-------- Provided text

Clinicians urged to adopt new model of chronic pain

March 1, 2006

Baltimore--Scientific thinking about pain in general and chronic pain in particular has changed drastically in the last 50 years. Providers who treat chronic pain syndrome, such as chronic prostatitis/chronic pelvic pain syndrome (CP/CPPS), need to discard the old models if they are going to help patients.

That was the message John D. Loeser, MD, gave attendees here at the NIDDK-sponsored Chronic Pelvic Pain/Chronic Prostatitis Scientific Workshop. Dr. Loeser is professor of anesthesiology and neurological surgery at the University of Washington School of Medicine, Seattle.

"There are still people who haven't heard the message," Dr. Loeser said. "Far too many providers of health care are fixated on the idea that there has to be something broken, something damaged, something malfunctioning in the periphery [and] that somehow, if we just fix the broken part, we fix the patient's problem. I think that the truth of the matter is that when you're looking at chronic pain, you're clearly looking at a disease of the nervous system, regardless of what the etiologic originating factors are, and the idea that every system has a broken part lying behind it should be abandoned."

----------------

#### [Problem description]
According to the article on the new model of chronic pain, what positions does John D. Loeser hold at the University of Washington School of Medicine?

-------- Recorded information

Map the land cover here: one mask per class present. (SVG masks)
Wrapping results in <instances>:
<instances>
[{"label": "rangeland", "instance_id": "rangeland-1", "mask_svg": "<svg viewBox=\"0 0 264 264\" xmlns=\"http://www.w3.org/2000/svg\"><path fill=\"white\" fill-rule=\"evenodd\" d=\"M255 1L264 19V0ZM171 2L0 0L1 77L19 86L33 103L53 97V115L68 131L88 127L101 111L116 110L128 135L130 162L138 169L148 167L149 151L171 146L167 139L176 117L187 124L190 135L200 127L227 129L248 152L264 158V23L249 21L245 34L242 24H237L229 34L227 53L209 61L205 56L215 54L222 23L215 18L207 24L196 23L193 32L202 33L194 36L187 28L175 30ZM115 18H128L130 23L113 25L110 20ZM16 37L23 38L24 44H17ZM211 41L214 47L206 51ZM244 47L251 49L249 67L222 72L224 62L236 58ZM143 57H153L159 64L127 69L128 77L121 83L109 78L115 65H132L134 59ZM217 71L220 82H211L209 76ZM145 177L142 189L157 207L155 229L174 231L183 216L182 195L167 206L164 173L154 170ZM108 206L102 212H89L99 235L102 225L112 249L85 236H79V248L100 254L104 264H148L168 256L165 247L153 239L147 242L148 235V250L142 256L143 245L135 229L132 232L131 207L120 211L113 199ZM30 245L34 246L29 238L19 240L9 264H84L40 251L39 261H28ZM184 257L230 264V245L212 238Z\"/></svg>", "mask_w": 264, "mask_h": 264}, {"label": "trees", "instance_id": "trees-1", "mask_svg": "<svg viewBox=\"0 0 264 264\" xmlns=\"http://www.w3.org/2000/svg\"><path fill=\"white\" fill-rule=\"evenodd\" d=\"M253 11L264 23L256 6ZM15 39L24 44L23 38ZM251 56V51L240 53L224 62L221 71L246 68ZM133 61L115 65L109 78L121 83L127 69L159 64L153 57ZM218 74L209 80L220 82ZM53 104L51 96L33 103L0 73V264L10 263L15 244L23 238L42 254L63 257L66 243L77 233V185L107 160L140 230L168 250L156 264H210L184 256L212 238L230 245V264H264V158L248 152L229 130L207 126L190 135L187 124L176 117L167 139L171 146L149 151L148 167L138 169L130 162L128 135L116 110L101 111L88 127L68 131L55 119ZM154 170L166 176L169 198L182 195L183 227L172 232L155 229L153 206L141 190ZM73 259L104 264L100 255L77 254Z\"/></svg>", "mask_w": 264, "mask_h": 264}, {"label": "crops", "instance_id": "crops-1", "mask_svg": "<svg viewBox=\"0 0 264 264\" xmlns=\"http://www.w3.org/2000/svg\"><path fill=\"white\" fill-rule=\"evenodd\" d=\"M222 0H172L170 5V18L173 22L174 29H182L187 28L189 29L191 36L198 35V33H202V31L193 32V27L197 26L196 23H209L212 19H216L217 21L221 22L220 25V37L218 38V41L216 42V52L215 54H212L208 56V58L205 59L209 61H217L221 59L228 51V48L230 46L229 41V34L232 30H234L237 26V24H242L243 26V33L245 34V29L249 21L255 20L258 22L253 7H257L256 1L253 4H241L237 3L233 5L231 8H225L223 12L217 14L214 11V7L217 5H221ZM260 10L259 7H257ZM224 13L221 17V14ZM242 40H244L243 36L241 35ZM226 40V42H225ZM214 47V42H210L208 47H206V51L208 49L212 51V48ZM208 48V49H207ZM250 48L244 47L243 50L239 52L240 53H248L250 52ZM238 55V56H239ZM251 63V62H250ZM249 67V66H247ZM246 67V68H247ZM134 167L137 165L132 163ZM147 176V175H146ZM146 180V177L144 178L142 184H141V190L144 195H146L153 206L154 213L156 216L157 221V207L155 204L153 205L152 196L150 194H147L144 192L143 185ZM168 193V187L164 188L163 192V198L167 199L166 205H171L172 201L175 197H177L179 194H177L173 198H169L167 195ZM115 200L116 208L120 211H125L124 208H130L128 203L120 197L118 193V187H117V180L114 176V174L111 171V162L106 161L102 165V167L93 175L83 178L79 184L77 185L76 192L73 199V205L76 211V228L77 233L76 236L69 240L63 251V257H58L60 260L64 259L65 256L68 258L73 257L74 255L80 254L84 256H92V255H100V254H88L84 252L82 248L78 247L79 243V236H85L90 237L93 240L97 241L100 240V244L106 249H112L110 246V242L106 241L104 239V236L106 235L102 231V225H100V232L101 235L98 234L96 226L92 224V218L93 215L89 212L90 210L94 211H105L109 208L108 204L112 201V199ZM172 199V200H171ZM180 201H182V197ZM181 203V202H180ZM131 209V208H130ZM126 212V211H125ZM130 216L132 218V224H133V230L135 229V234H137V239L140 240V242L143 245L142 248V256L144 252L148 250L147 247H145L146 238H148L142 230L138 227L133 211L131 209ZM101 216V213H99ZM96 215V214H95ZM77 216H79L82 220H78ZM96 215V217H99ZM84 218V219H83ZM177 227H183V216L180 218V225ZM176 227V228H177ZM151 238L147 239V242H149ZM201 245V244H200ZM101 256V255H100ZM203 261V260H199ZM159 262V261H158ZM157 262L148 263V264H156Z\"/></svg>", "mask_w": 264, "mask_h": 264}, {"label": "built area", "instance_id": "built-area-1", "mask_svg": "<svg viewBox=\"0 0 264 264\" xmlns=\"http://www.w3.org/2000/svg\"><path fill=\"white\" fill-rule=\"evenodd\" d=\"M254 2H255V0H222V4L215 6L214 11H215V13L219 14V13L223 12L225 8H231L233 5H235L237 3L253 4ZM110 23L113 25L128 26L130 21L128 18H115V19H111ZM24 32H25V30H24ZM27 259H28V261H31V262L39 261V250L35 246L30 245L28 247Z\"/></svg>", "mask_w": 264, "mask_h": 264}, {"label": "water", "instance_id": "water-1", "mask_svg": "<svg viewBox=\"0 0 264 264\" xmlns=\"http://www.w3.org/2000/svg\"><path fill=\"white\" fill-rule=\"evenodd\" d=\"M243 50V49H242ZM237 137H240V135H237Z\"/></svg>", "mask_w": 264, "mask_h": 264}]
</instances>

----------------

#### [Response to this exercise]
He is professor of anesthesiology and neurological surgery.